The Yalecrest neighborhood is not the first to be considered for designation. There are six historic districts in Salt Lake:
• Capitol Hill
• Central City
• Exchange Place
• South Temple
WHAT DOES ‘CONTRIBUTING’ MEAN?
A supporter pointed out the portion of the 2007 National Register nomination that talks about the survey of structures, determining those that are historically contributing and those that are not:
Buildings were classified as either contributing or non-contributing based on the results of a reconnaissance level survey of the Yalecrest area in 2005. Each building was evaluated for eligibility using the following guidelines set by the Utah State Historic Preservation Office.

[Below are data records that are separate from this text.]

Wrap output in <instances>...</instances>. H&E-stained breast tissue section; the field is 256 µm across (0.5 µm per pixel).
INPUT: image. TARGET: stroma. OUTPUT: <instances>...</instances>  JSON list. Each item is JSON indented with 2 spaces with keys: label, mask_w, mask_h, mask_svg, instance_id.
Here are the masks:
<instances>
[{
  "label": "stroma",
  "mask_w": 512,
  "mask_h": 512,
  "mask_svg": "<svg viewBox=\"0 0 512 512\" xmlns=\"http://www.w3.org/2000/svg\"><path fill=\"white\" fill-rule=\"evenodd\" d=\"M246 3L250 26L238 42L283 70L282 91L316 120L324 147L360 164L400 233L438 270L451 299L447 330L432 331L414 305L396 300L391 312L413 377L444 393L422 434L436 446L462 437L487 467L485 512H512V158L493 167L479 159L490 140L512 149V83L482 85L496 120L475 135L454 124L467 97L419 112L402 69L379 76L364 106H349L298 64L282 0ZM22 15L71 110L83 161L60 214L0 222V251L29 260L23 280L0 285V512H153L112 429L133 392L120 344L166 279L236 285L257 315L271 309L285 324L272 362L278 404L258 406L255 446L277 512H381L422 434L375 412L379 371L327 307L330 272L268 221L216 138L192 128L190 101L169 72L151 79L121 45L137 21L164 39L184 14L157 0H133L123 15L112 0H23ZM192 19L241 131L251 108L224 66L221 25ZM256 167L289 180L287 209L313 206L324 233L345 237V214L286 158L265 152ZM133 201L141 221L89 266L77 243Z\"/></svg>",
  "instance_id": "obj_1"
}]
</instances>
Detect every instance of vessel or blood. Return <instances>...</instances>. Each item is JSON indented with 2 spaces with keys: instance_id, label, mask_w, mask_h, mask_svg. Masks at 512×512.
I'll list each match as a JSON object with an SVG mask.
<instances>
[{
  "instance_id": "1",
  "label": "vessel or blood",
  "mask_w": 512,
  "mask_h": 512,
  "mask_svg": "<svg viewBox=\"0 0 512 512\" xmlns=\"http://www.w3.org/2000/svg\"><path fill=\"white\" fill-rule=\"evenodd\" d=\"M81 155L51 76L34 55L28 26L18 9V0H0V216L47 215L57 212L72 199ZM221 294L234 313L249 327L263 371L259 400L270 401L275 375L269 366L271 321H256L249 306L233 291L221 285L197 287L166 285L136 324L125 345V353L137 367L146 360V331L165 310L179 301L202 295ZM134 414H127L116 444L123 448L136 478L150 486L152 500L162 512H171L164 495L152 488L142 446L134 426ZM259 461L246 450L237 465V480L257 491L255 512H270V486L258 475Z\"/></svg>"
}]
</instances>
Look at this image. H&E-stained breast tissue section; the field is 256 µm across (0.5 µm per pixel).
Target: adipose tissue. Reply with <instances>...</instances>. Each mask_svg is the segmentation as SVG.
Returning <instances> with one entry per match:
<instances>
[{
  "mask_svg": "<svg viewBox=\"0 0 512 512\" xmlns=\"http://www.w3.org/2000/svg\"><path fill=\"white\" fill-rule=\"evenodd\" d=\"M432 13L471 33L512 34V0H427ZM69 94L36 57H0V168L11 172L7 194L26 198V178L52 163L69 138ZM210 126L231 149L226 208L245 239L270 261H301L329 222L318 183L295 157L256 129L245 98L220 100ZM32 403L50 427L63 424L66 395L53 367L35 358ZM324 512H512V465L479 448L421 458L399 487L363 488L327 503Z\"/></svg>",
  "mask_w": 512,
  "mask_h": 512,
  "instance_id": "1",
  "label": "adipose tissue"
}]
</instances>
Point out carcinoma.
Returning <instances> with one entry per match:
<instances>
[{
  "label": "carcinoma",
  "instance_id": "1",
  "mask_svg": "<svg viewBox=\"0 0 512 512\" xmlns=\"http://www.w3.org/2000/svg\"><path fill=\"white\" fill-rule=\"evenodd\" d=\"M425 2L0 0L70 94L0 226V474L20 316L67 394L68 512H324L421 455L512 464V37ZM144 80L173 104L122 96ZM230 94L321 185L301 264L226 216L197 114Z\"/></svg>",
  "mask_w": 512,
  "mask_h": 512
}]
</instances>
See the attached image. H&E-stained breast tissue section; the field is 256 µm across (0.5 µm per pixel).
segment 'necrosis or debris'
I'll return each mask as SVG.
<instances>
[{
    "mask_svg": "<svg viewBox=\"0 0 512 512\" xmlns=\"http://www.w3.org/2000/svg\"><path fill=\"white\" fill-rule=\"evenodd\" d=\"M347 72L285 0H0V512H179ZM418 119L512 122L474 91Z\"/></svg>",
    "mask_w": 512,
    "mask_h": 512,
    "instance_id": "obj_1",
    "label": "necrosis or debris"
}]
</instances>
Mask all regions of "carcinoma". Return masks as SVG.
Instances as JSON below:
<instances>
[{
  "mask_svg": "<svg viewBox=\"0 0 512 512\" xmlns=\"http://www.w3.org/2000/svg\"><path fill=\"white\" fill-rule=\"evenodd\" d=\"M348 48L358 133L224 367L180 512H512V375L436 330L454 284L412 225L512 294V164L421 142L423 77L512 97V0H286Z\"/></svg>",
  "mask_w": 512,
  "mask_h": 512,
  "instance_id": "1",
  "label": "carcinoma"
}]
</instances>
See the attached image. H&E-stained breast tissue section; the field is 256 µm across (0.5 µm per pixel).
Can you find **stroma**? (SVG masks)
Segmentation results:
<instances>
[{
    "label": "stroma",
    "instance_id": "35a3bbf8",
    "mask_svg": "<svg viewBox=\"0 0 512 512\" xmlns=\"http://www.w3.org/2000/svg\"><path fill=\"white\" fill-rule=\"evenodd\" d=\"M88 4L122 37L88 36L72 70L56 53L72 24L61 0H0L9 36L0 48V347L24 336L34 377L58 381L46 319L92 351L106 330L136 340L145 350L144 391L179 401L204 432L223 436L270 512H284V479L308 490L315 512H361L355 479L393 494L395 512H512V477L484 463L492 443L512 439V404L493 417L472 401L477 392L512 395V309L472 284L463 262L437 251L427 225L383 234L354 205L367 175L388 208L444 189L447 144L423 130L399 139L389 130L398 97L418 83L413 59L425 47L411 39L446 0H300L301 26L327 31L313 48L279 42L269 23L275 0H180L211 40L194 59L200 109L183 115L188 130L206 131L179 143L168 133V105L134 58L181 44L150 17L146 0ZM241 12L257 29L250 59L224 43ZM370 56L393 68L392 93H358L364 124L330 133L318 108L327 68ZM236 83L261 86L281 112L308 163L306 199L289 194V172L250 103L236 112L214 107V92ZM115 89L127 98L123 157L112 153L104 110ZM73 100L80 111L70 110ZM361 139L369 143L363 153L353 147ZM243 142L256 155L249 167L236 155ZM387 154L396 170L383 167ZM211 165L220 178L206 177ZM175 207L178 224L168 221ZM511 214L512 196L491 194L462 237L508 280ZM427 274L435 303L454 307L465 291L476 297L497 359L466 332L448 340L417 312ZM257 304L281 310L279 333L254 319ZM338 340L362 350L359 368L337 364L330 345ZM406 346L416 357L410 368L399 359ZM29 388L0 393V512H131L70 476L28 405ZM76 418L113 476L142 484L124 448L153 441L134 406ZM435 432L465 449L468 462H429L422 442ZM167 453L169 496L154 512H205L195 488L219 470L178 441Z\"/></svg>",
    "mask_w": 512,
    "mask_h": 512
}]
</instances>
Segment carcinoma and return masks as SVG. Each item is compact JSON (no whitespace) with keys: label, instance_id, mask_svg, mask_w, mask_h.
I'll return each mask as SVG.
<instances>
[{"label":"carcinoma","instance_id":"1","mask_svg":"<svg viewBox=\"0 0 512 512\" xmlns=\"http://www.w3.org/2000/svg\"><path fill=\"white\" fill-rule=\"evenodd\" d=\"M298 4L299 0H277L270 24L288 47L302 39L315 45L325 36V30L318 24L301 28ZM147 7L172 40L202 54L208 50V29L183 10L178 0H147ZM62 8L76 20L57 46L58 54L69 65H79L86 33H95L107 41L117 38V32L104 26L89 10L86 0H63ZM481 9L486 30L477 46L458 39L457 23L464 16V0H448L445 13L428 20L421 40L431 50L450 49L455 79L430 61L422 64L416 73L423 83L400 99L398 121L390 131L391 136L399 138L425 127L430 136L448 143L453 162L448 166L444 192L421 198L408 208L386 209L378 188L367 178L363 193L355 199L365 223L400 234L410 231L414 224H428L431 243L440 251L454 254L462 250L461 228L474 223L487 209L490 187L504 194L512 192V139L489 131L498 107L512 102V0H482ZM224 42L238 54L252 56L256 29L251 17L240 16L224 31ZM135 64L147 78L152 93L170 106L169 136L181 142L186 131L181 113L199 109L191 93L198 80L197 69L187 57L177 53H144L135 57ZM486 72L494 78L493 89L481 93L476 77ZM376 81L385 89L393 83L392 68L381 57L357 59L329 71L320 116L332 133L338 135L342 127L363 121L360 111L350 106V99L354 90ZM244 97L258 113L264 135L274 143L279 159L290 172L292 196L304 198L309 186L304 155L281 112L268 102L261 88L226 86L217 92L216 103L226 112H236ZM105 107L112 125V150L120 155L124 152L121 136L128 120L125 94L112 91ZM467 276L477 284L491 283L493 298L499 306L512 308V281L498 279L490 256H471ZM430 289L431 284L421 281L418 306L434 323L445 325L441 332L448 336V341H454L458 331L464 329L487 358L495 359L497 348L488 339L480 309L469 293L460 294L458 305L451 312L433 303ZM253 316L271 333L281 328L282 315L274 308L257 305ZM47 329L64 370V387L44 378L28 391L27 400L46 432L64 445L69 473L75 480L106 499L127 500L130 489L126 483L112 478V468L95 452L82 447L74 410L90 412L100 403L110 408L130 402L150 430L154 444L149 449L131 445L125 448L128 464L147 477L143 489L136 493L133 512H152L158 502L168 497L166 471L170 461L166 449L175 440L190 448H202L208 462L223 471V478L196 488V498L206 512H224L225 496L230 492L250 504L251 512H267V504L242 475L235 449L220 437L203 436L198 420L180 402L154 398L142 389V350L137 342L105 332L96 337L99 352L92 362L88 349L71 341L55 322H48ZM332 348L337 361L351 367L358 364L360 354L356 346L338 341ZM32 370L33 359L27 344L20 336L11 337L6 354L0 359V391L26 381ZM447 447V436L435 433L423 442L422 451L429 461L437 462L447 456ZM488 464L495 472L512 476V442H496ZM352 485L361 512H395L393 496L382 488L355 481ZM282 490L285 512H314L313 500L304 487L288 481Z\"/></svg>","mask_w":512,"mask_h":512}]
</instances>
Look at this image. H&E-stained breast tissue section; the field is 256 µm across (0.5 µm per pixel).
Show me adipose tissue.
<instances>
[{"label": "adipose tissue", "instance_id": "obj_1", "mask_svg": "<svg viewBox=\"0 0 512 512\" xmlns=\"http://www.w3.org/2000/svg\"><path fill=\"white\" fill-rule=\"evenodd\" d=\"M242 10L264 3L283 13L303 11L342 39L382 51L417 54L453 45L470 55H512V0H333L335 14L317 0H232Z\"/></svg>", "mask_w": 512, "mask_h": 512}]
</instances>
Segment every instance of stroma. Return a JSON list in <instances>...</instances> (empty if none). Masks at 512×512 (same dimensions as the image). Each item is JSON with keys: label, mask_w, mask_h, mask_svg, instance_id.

A – Eligible/significant: built within the historic period and retains integrity; excellent example of a style or type; unaltered or only minor alterations or additions; individually eligible for National Register under criterion “C,” architectural significance; also, buildings of known historical significance.
B – Eligible: built within the historic period and retains integrity; good example of a style or type, but not as well-preserved or well-executed as “A” buildings, though overall integrity is retained; eligible for National Register as part of a potential historic district or primarily for historical, rather than architectural, reasons. The additions do not detract and may be reversible.
C – Ineligible: built during the historic period but has had major alterations or additions; no longer retains integrity. The resource may still have local historical significance.
D – Out-of-period: constructed outside the historic period.
Evaluations are based primarily on age and architectural integrity. A building may sometimes appear newer than its actual construction date because of intrusive alterations and additions. Surveyors attempt to determine the oldest portion of the building by looking for signs of greater age such as composition, massing, fenestration, foundation materials, chimneys and landscaping.